- **Exercise description**: In the records below, find each line containing the word "thời" and copy it.

Stored data
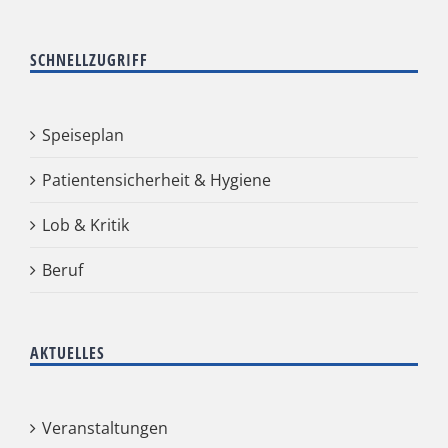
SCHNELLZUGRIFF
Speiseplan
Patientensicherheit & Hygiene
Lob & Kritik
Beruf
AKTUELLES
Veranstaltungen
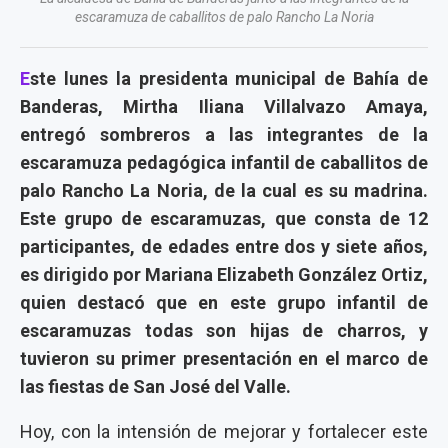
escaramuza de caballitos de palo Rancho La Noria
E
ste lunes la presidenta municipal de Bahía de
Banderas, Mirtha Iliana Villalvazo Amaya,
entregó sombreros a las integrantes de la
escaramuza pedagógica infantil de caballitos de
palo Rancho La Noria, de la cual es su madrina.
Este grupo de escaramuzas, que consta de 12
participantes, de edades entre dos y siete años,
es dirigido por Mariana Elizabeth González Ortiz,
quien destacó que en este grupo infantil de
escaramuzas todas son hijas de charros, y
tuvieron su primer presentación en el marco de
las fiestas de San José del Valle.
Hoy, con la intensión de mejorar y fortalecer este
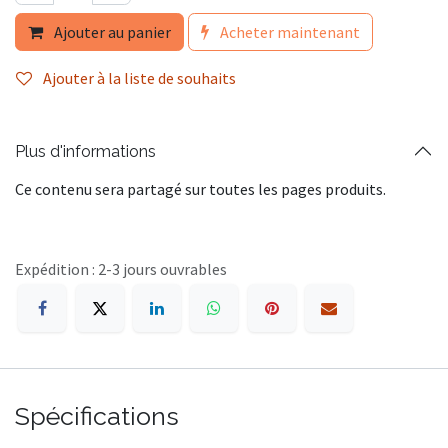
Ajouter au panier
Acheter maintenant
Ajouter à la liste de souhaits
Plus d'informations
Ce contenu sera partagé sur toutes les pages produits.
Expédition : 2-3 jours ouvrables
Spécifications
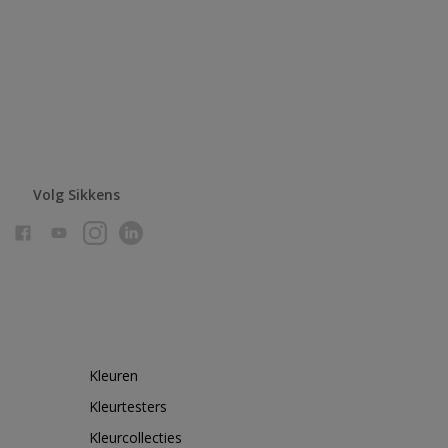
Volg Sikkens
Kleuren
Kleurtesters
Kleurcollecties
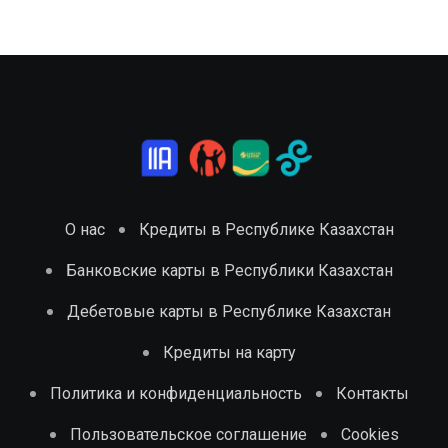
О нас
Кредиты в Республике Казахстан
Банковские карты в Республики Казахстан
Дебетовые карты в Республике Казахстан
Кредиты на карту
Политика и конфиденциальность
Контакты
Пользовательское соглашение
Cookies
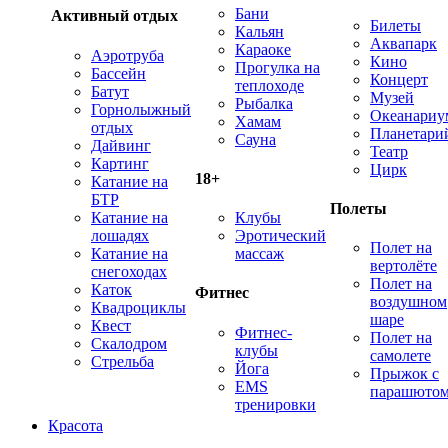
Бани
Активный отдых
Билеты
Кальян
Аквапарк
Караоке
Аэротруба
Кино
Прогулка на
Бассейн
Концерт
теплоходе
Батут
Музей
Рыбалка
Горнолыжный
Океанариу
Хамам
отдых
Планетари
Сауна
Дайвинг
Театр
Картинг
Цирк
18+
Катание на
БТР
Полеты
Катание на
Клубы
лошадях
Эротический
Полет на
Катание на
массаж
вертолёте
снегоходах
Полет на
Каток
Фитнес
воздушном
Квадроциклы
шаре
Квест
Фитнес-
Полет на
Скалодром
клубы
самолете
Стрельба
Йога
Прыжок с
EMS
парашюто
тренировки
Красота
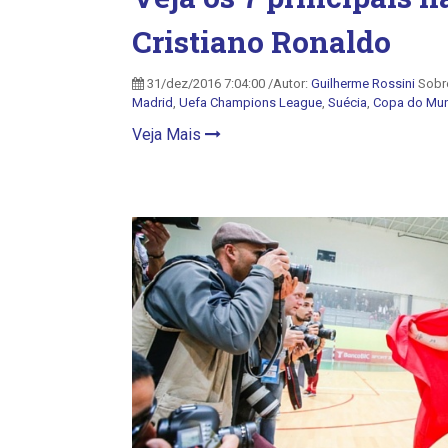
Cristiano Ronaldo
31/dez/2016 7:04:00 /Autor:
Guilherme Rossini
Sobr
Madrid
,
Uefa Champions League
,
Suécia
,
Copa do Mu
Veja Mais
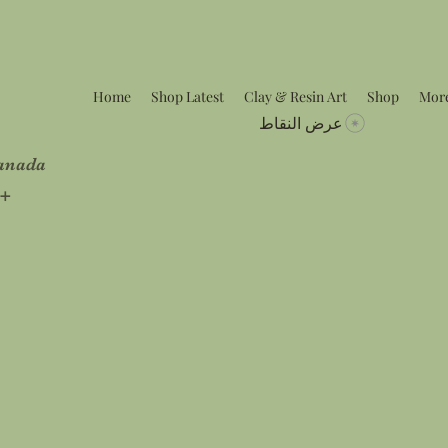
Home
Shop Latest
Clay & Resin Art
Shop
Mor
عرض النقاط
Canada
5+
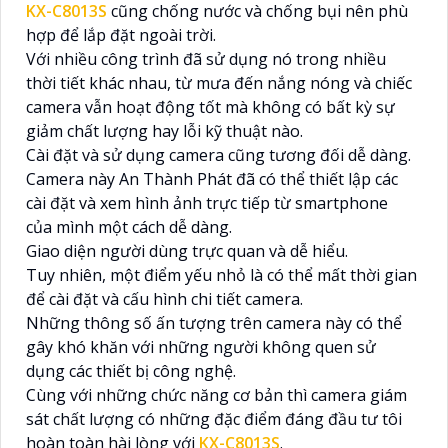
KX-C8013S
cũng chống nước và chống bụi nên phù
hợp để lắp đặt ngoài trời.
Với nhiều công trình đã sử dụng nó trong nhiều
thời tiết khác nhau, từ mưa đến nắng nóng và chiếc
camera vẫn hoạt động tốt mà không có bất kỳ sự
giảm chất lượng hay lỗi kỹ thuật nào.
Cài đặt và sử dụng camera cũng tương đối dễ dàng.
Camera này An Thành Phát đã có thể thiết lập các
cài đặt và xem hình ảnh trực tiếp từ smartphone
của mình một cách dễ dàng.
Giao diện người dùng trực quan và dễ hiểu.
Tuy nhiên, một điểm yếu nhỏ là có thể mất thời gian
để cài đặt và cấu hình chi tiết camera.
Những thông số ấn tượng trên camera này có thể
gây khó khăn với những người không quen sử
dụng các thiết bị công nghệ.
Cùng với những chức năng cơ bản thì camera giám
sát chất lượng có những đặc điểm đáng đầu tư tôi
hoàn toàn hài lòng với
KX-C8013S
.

- **Result for this exercise**:
thời tiết khác nhau, từ mưa đến nắng nóng và chiếc
Tuy nhiên, một điểm yếu nhỏ là có thể mất thời gian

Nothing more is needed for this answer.